■ Provided data
..............................
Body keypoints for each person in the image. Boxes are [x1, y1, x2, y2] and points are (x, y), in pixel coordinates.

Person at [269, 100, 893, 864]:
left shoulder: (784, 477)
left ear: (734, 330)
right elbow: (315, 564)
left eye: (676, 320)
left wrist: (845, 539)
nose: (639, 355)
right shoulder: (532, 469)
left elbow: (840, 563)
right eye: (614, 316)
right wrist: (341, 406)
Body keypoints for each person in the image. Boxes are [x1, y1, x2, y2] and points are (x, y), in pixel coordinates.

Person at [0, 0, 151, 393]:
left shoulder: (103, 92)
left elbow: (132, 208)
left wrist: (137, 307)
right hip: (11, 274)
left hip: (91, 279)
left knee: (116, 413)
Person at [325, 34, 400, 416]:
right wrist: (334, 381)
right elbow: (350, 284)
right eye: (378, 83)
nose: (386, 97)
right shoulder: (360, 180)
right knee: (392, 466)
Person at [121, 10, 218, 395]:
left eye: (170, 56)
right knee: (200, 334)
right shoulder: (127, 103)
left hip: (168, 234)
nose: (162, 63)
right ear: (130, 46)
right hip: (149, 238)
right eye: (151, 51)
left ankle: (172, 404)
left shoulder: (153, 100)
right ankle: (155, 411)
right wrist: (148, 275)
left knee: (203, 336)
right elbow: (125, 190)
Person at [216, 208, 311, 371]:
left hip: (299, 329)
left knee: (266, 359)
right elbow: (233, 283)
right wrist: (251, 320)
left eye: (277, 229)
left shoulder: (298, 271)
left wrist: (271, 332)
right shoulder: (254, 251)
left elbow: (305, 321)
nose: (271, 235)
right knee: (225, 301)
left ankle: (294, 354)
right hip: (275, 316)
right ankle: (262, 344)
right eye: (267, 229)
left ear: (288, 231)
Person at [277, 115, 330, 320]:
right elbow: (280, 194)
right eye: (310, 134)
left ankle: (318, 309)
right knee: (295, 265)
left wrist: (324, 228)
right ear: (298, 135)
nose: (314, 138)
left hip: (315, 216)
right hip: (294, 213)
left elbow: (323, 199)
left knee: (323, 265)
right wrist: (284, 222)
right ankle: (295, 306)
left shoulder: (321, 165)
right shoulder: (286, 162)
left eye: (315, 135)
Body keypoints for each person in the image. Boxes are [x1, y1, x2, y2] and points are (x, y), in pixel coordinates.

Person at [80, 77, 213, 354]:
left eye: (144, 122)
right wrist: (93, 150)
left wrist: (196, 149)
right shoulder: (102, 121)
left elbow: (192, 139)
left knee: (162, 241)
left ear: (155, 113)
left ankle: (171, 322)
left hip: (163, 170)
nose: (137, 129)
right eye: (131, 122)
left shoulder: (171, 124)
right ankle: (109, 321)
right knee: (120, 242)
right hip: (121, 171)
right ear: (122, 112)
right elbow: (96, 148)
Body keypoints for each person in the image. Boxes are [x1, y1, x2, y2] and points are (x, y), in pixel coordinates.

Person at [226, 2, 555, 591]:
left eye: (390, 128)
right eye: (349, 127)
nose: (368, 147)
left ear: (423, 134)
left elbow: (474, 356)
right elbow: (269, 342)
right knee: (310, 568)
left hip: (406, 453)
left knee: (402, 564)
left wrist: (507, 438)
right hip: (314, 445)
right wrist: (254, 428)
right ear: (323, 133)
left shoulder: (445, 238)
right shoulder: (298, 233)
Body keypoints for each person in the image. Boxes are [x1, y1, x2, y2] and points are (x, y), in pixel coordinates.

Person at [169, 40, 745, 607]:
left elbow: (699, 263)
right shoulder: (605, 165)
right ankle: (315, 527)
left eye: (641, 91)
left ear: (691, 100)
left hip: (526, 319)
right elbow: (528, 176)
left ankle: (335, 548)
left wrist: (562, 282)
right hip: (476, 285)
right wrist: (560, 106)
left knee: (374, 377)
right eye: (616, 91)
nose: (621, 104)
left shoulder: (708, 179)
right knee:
..............................
■ Your assignment
Everything in the listing needs to be duplicated exactly, line for line.

■ Answer to this task
Body keypoints for each person in the image. Boxes are [x1, y1, x2, y2] and points are (x, y), in pixel coordinates.

Person at [269, 100, 893, 864]:
left shoulder: (784, 477)
left ear: (734, 330)
right elbow: (315, 564)
left eye: (676, 320)
left wrist: (845, 539)
nose: (639, 355)
right shoulder: (532, 469)
left elbow: (840, 563)
right eye: (614, 316)
right wrist: (341, 406)
Body keypoints for each person in the image. Boxes are [x1, y1, x2, y2] and points are (x, y), in pixel coordinates.

Person at [0, 0, 151, 393]:
left shoulder: (103, 92)
left elbow: (132, 208)
left wrist: (137, 307)
right hip: (11, 274)
left hip: (91, 279)
left knee: (116, 413)
Person at [325, 34, 400, 416]:
right wrist: (334, 381)
right elbow: (350, 284)
right eye: (378, 83)
nose: (386, 97)
right shoulder: (360, 180)
right knee: (392, 466)
Person at [121, 10, 218, 395]:
left eye: (170, 56)
right knee: (200, 334)
right shoulder: (127, 103)
left hip: (168, 234)
nose: (162, 63)
right ear: (130, 46)
right hip: (149, 238)
right eye: (151, 51)
left ankle: (172, 404)
left shoulder: (153, 100)
right ankle: (155, 411)
right wrist: (148, 275)
left knee: (203, 336)
right elbow: (125, 190)
Person at [216, 208, 311, 371]:
left hip: (299, 329)
left knee: (266, 359)
right elbow: (233, 283)
right wrist: (251, 320)
left eye: (277, 229)
left shoulder: (298, 271)
left wrist: (271, 332)
right shoulder: (254, 251)
left elbow: (305, 321)
nose: (271, 235)
right knee: (225, 301)
left ankle: (294, 354)
right hip: (275, 316)
right ankle: (262, 344)
right eye: (267, 229)
left ear: (288, 231)
Person at [277, 115, 330, 320]:
right elbow: (280, 194)
right eye: (310, 134)
left ankle: (318, 309)
right knee: (295, 265)
left wrist: (324, 228)
right ear: (298, 135)
nose: (314, 138)
left hip: (315, 216)
right hip: (294, 213)
left elbow: (323, 199)
left knee: (323, 265)
right wrist: (284, 222)
right ankle: (295, 306)
left shoulder: (321, 165)
right shoulder: (286, 162)
left eye: (315, 135)
Body keypoints for each person in the image. Boxes are [x1, y1, x2, y2] and points are (x, y), in pixel coordinates.

Person at [80, 77, 213, 354]:
left eye: (144, 122)
right wrist: (93, 150)
left wrist: (196, 149)
right shoulder: (102, 121)
left elbow: (192, 139)
left knee: (162, 241)
left ear: (155, 113)
left ankle: (171, 322)
left hip: (163, 170)
nose: (137, 129)
right eye: (131, 122)
left shoulder: (171, 124)
right ankle: (109, 321)
right knee: (120, 242)
right hip: (121, 171)
right ear: (122, 112)
right elbow: (96, 148)
Body keypoints for each person in the image. Boxes are [x1, y1, x2, y2] and points are (x, y), in pixel coordinates.

Person at [226, 2, 555, 591]:
left eye: (390, 128)
right eye: (349, 127)
nose: (368, 147)
left ear: (423, 134)
left elbow: (474, 356)
right elbow: (269, 342)
right knee: (310, 568)
left hip: (406, 453)
left knee: (402, 564)
left wrist: (507, 438)
right hip: (314, 445)
right wrist: (254, 428)
right ear: (323, 133)
left shoulder: (445, 238)
right shoulder: (298, 233)
Body keypoints for each person in the image. Boxes are [x1, y1, x2, y2] and points are (x, y), in pixel coordinates.

Person at [169, 40, 745, 607]:
left elbow: (699, 263)
right shoulder: (605, 165)
right ankle: (315, 527)
left eye: (641, 91)
left ear: (691, 100)
left hip: (526, 319)
right elbow: (528, 176)
left ankle: (335, 548)
left wrist: (562, 282)
right hip: (476, 285)
right wrist: (560, 106)
left knee: (374, 377)
right eye: (616, 91)
nose: (621, 104)
left shoulder: (708, 179)
right knee:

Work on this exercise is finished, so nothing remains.